As a contrary indicator, when the ratios exceed the upper band lines, then that's an indication that individual investors are too bullish on the market, and we should be watching for a potential decline. Conversely, when the ratios drop below the lower green bands, then we know that folks are overly pessimistic and a market rally is more likely to ensue.
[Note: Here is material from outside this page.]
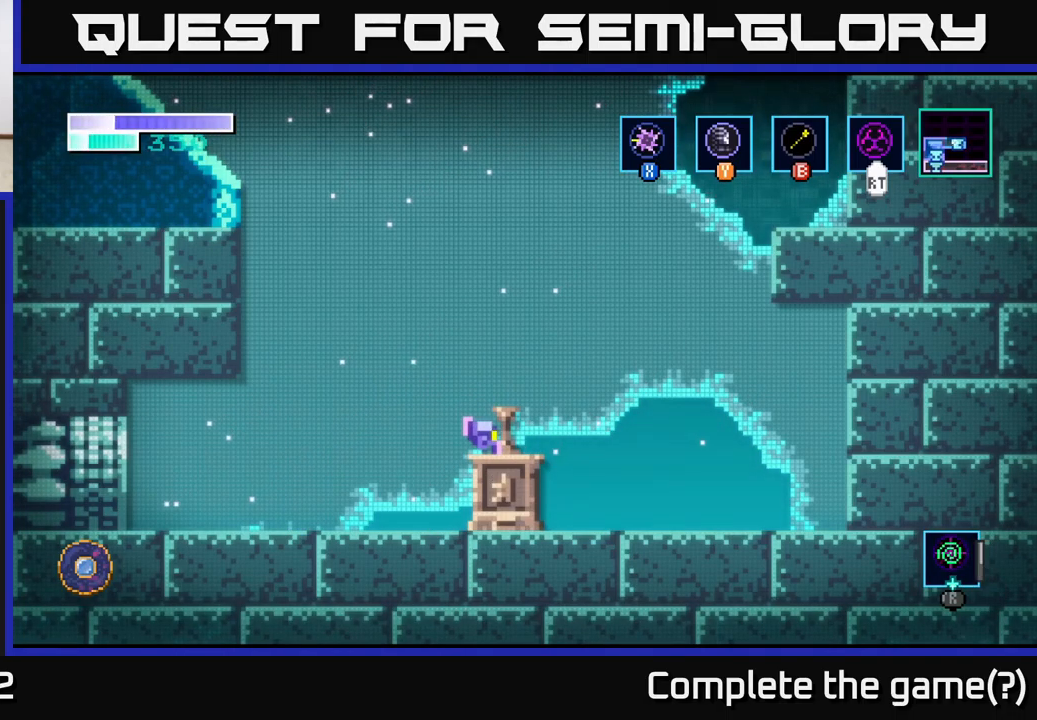
{"buttons": [], "left_stick": "center", "right_stick": "center", "events": []}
68% of readings (1 standard deviation) should be between 51% and 71%
95% of readings (2 standard deviations) should be between 41% and 81%
99% of readings (3 standard deviations) should be between 31% and 91%
In other words, we should expect a reading under 41% or over 81% approximately 13 times per year.
SELL IN MAY AND GO AWAY
This may be the only reliable, tried and true TRUISM that is warning us to take some money off the table, but is not recommending the taking of any short positions. Remember there are always opportunities to go short, even in the wildest of Bull Markets, but that is best left to those who really know what they are doing.
CONCLUSIONS
THE STOCK MARKET
The Fundamentals of our economy stink and are getting worse. There are plenty of good contributors to this site who have outlined all the facts for you. But these are the facts that everybody knows, so what use are they? Don't fight the FED, the market is going higher. Our stock market is overvalued and out of balance. Sentiment numbers are still not calling for any significant TOP: Should we be selling and going short? NOT unless you want to go broke. If you want to sleep well at night, you can start talking cash off the table and build your buying power.
GOLD
Gold is in exactly the same but opposite position as the stock market. Everyone knows the tremendously favorable fundamentals as they are continually being highlighted by some very knowledgeable contributors here on GOLD-EAGLE.com. BUT the timing and sentiment figures are still not favorable enough yet. Gold has yet to finish its consolidation, and the Gold stocks have not yet formed their base. Now you can see why you should be building up your cash position, so you can take advantage of Gold's coming Wave III explosion.
ELLIOTT WAVE
As hard as I've tried to produce a good reading, the best that I can come up with is one that has three alternate counts which, for all intent and purpose is useless. Hopefully I will be able to spot the end of Gold's consolidation as well as the Stock Market's final top, in time for us to take maximum advantage and come up with a correct and useful Elliott Wave analysis that will be able to project the minimum and probable extent of Gold's next Bullish phase. Until then you can either build your cash positions and wait or you can do the following:
SCALING IN AND SCALING OUT
For over two years now, I have been warning you that the best way of making the most money out of a Bull Market is to be an Investor and not a Trader and since we never know what the exact lows or highs are until long after the fact, the best way of doing that is by Scaling in and Scaling out. If we can establish our positions an average of 15% off the bottom and get out 15% from the TOP, that would mean that we have captured 70% of the entire move and that my friends is the best that I can hope for.
GOOD LUCK AND GOD BLESS
Aubie Baltin CFA, CTA, CFP, Phd. (retired)
Palm Beach Gardens, FL
561-840-9767
29 May 2007
The above information has been gleaned from information that I believe to be reliable but is not guaranteed by me. The information provided is strictly for educational purposes and is not meant to be used as investment recommendations.